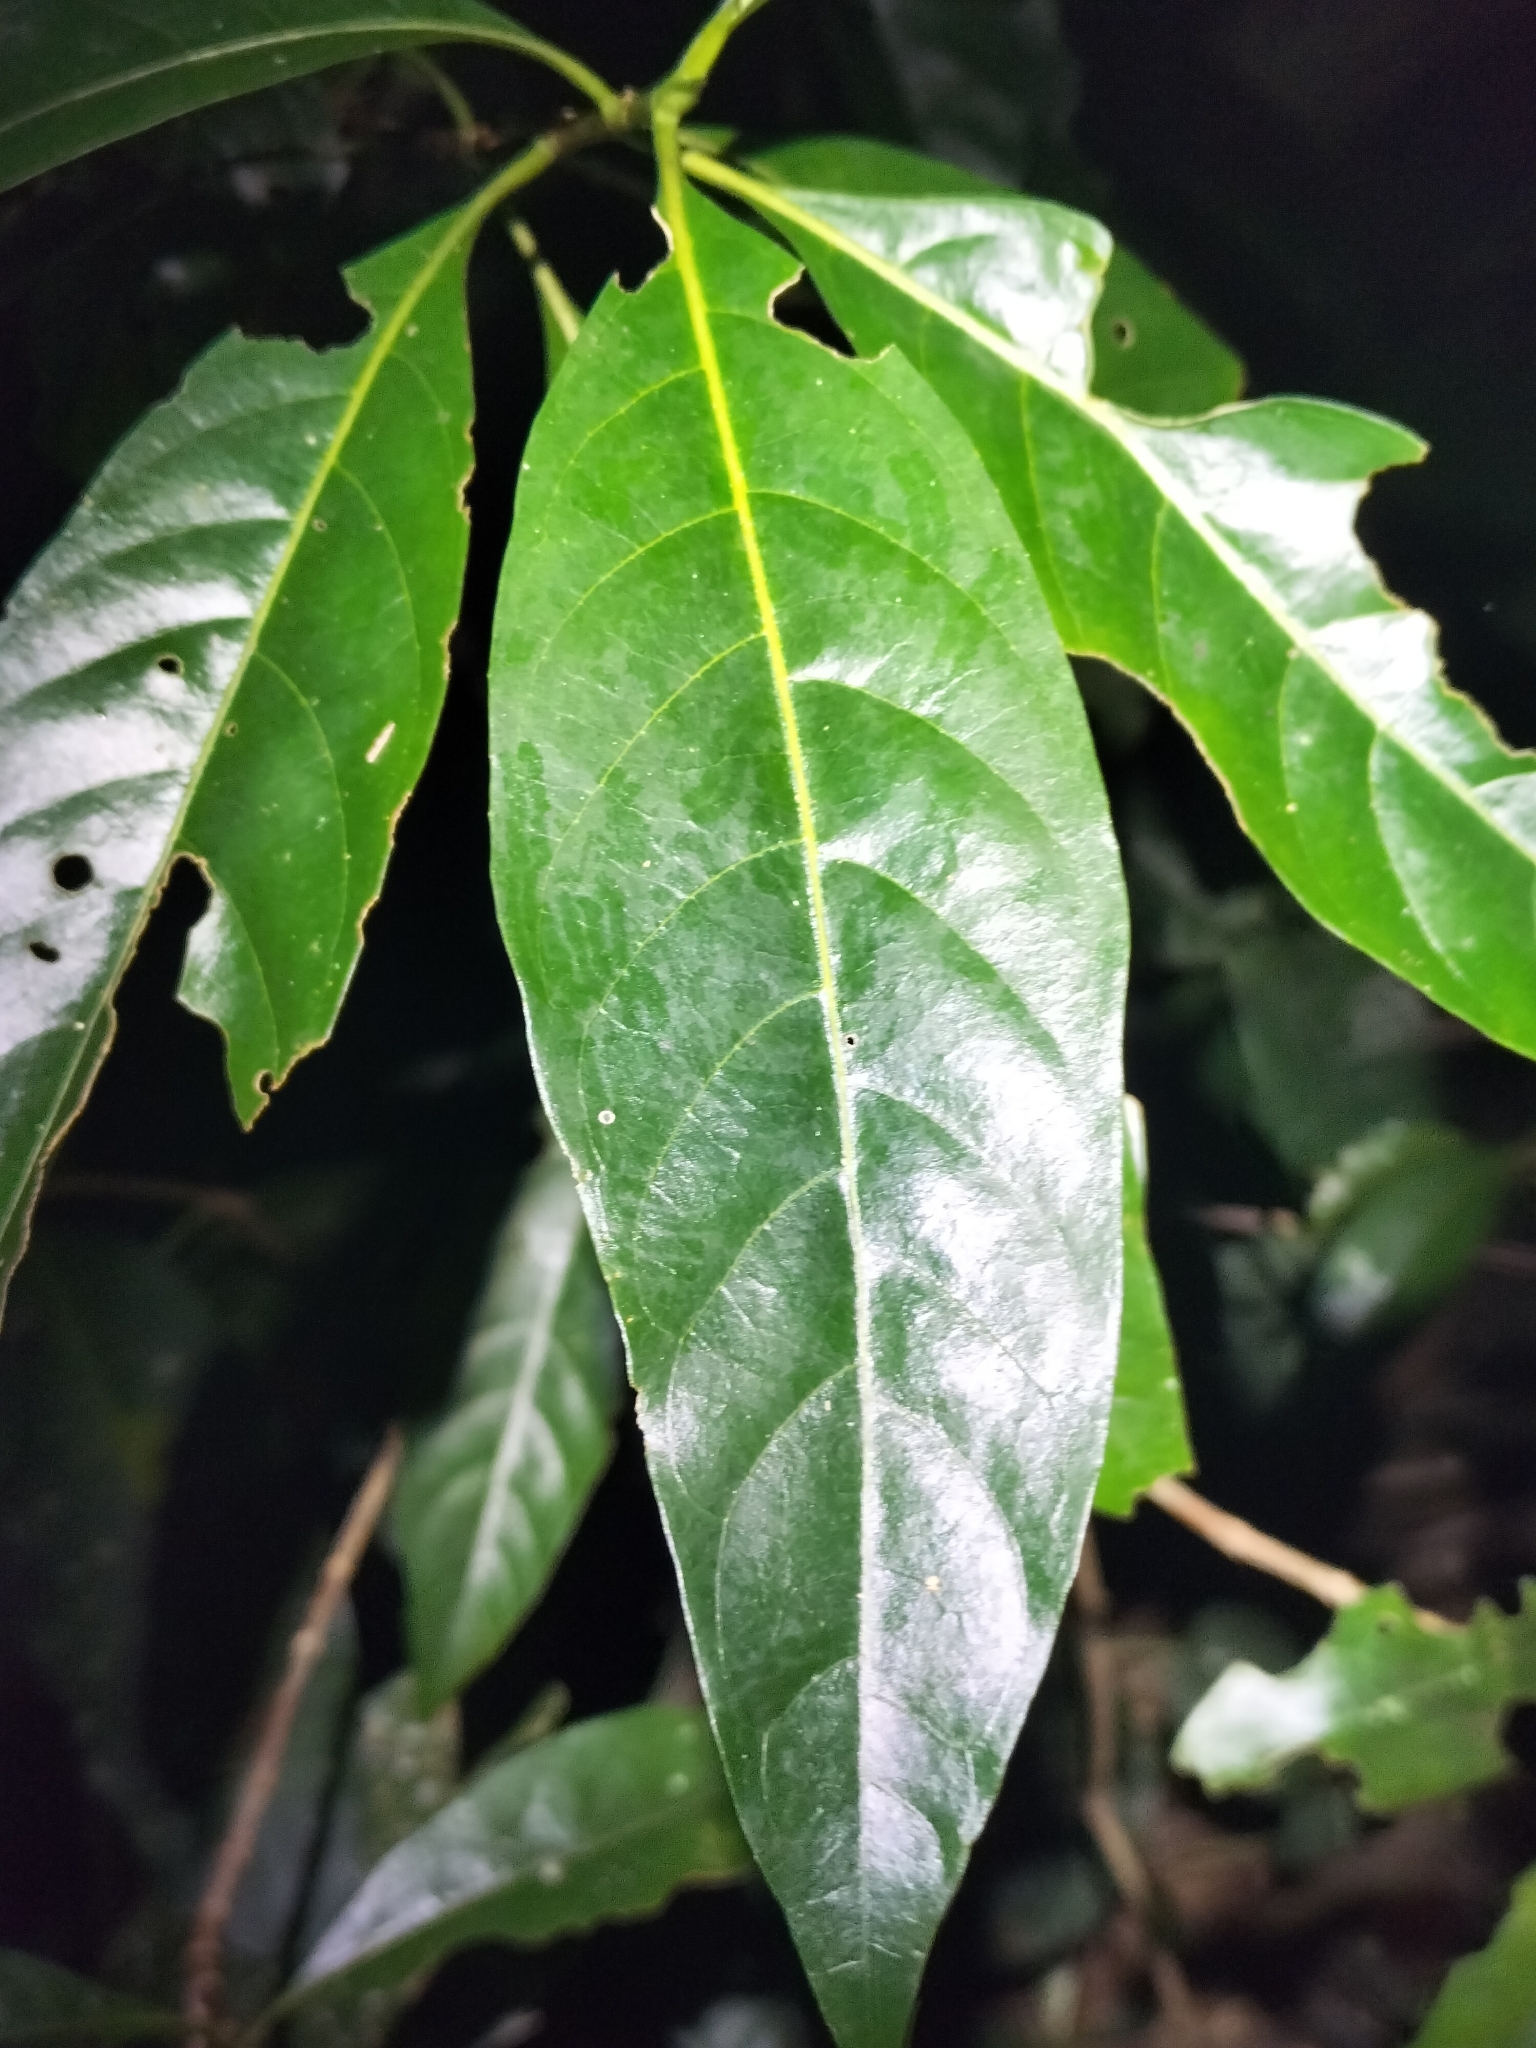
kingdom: Plantae
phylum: Tracheophyta
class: Magnoliopsida
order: Gentianales
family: Rubiaceae
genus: Pavetta
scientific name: Pavetta australiensis
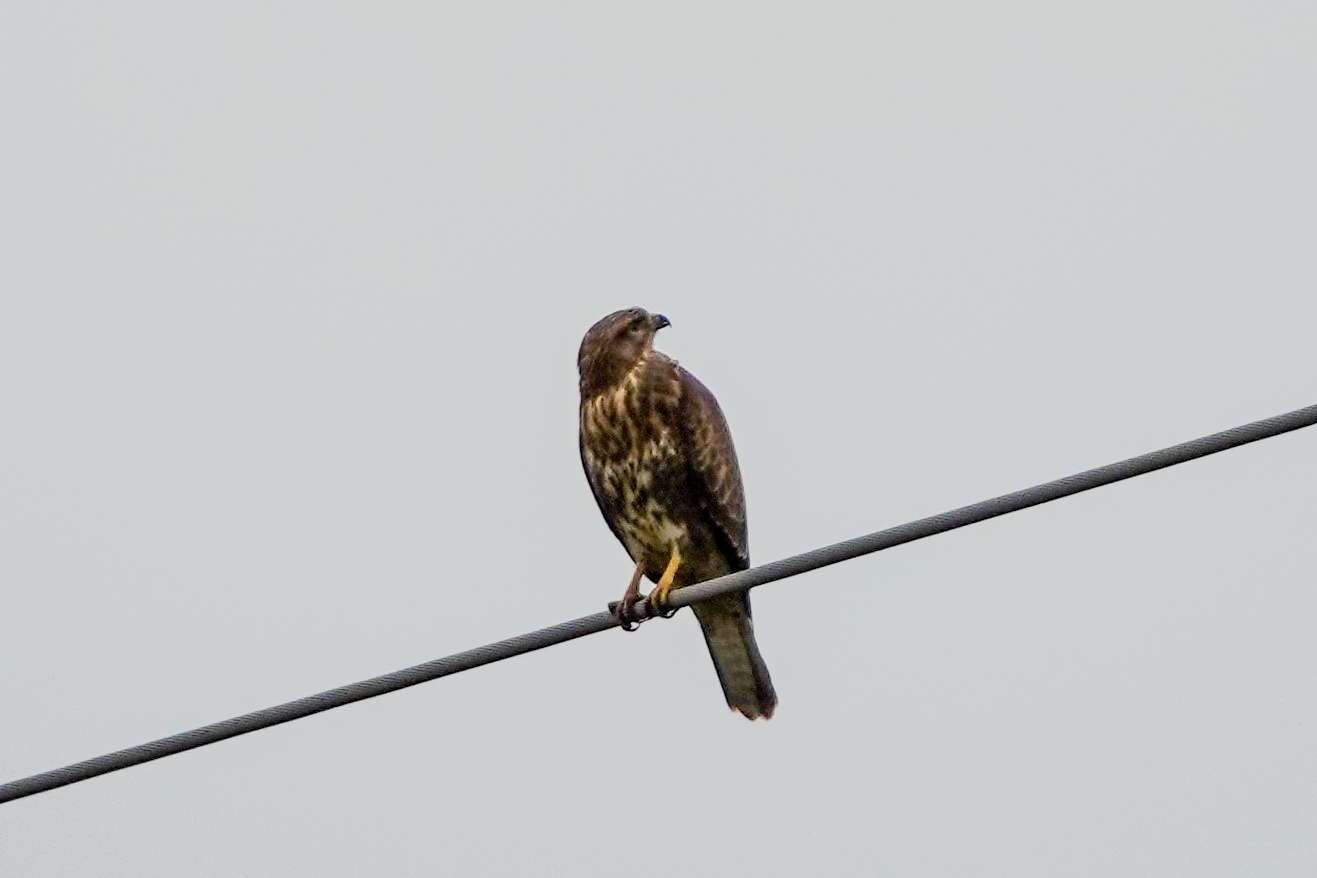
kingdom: Animalia
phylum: Chordata
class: Aves
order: Accipitriformes
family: Accipitridae
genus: Buteo
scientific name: Buteo buteo
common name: Common buzzard
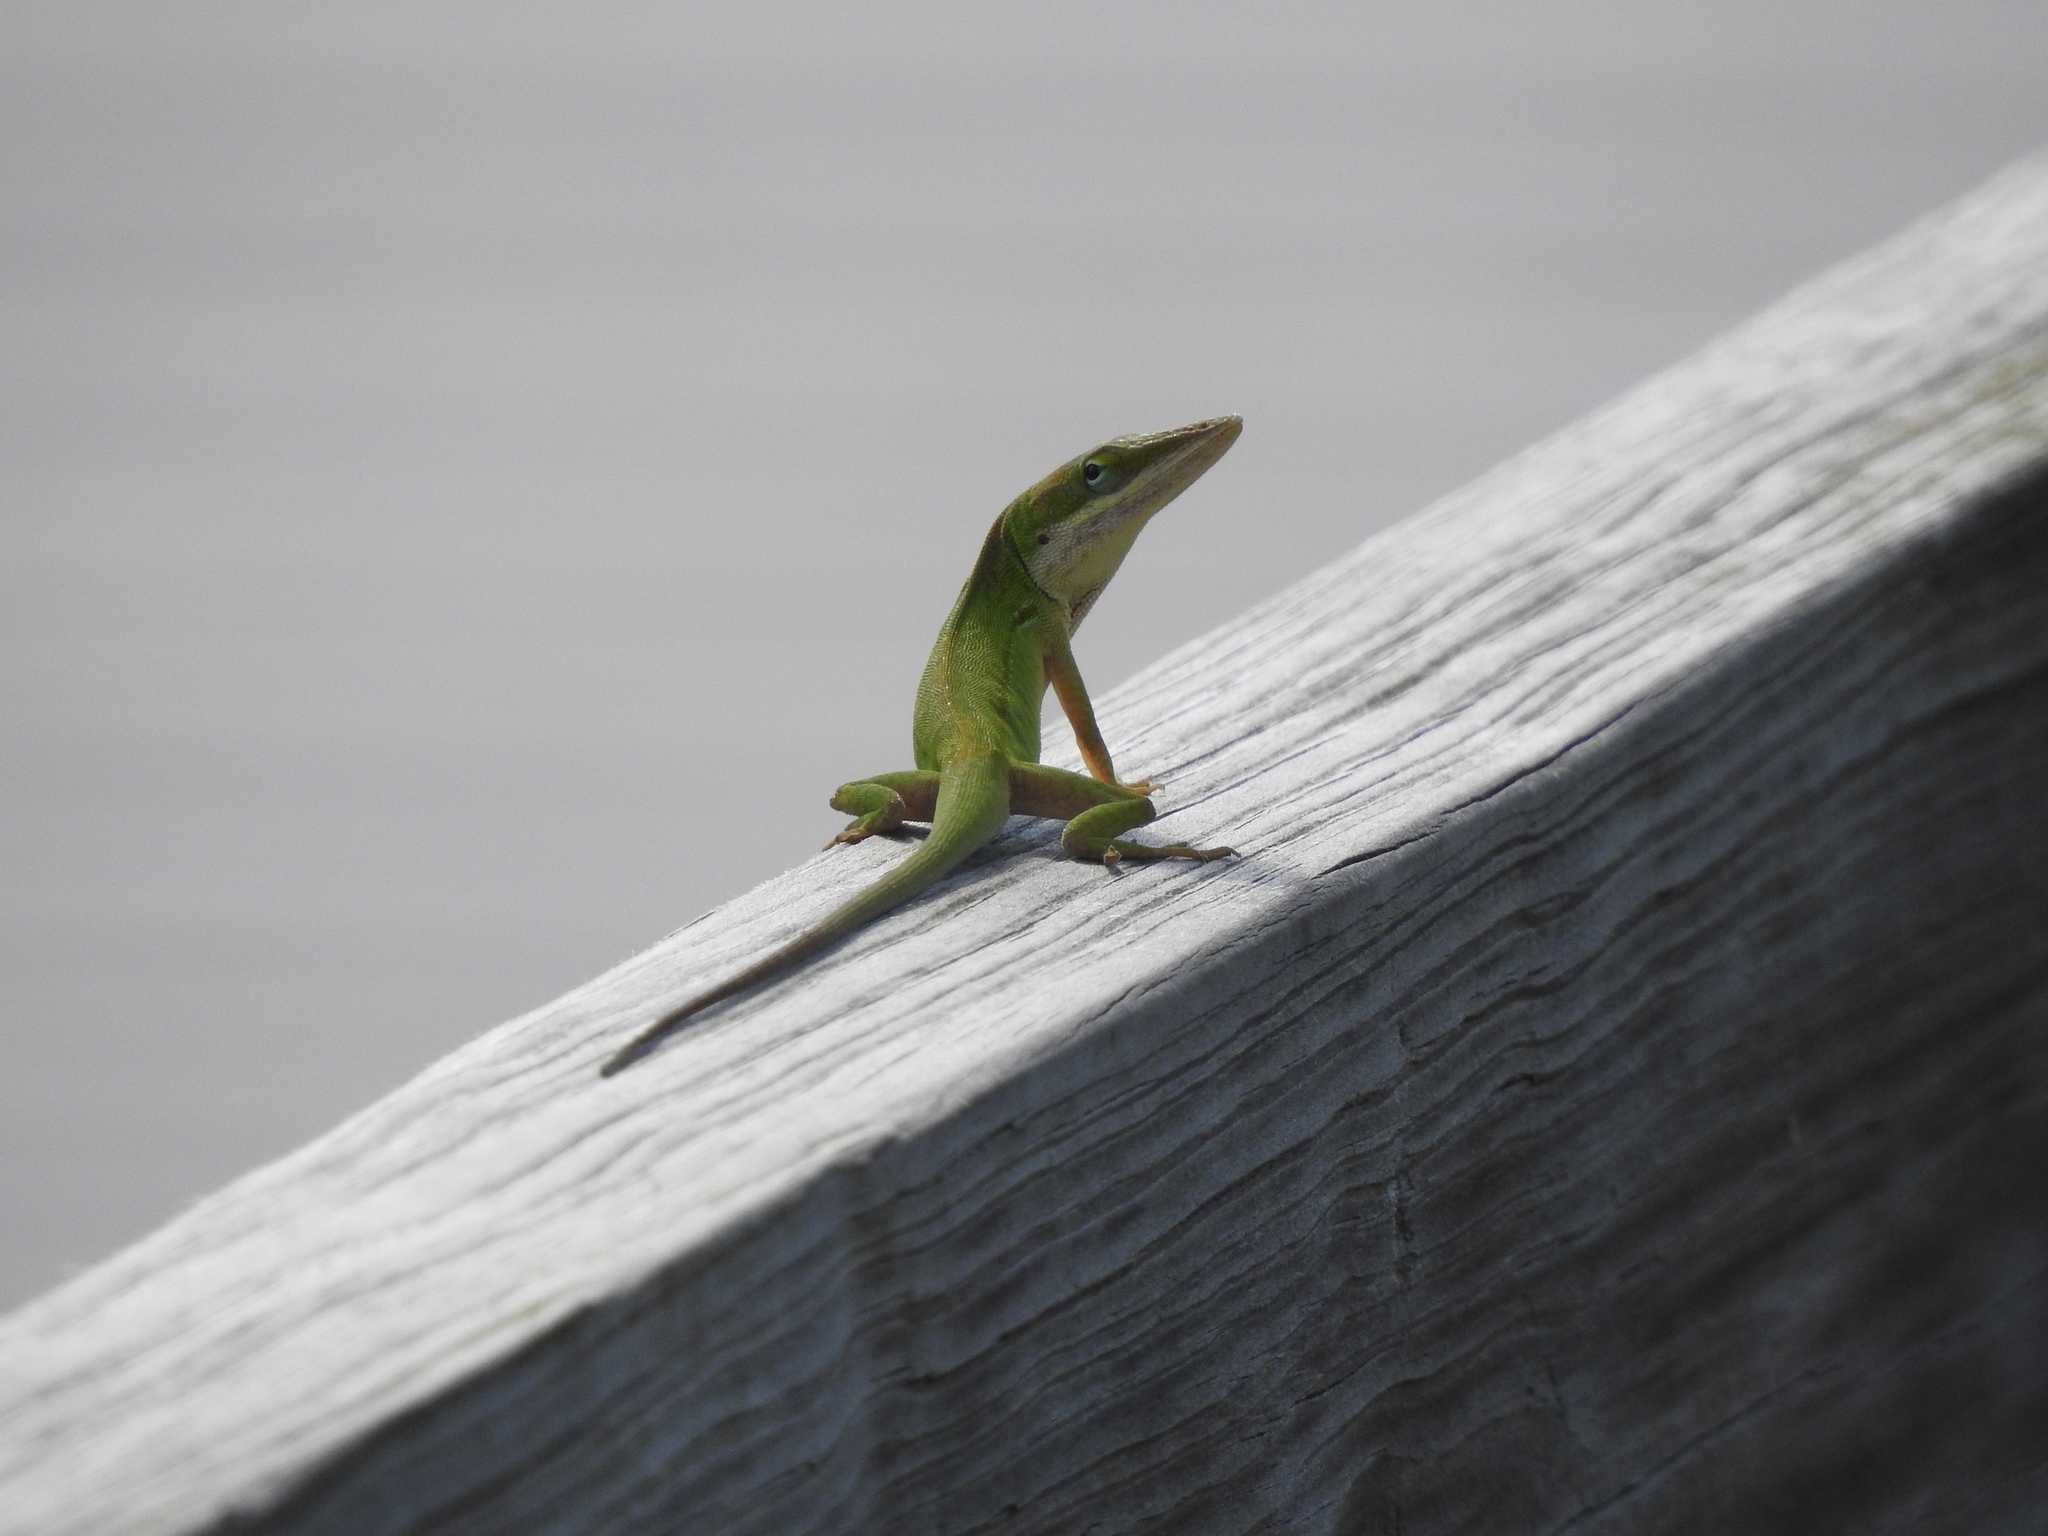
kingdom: Animalia
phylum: Chordata
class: Squamata
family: Dactyloidae
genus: Anolis
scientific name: Anolis carolinensis
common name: Green anole
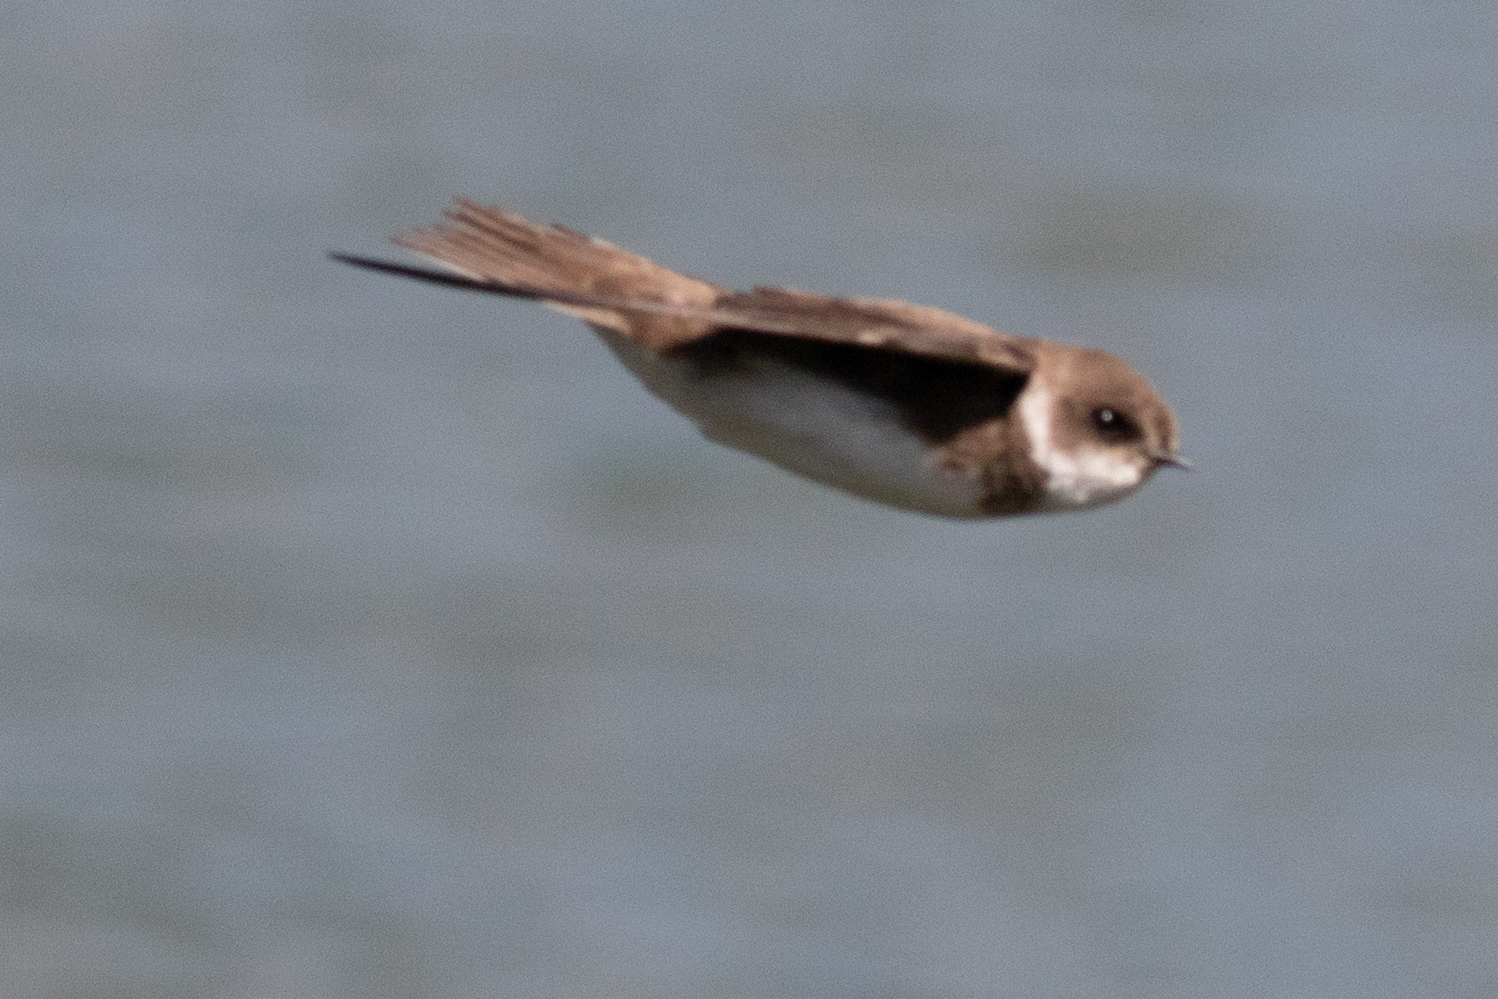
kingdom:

## [What you have to do]
Rewrite the labeled lines of every item above, changing each occurrence of "scientific name" to "binomial name" and keeping everything else the same. Leave the pictures out.

## [The response]
kingdom: Plantae
phylum: Tracheophyta
class: Magnoliopsida
order: Gentianales
family: Rubiaceae
genus: Pavetta
binomial name: Pavetta australiensis
kingdom: Animalia
phylum: Chordata
class: Aves
order: Accipitriformes
family: Accipitridae
genus: Buteo
binomial name: Buteo buteo
common name: Common buzzard
kingdom: Animalia
phylum: Chordata
class: Squamata
family: Dactyloidae
genus: Anolis
binomial name: Anolis carolinensis
common name: Green anole
kingdom:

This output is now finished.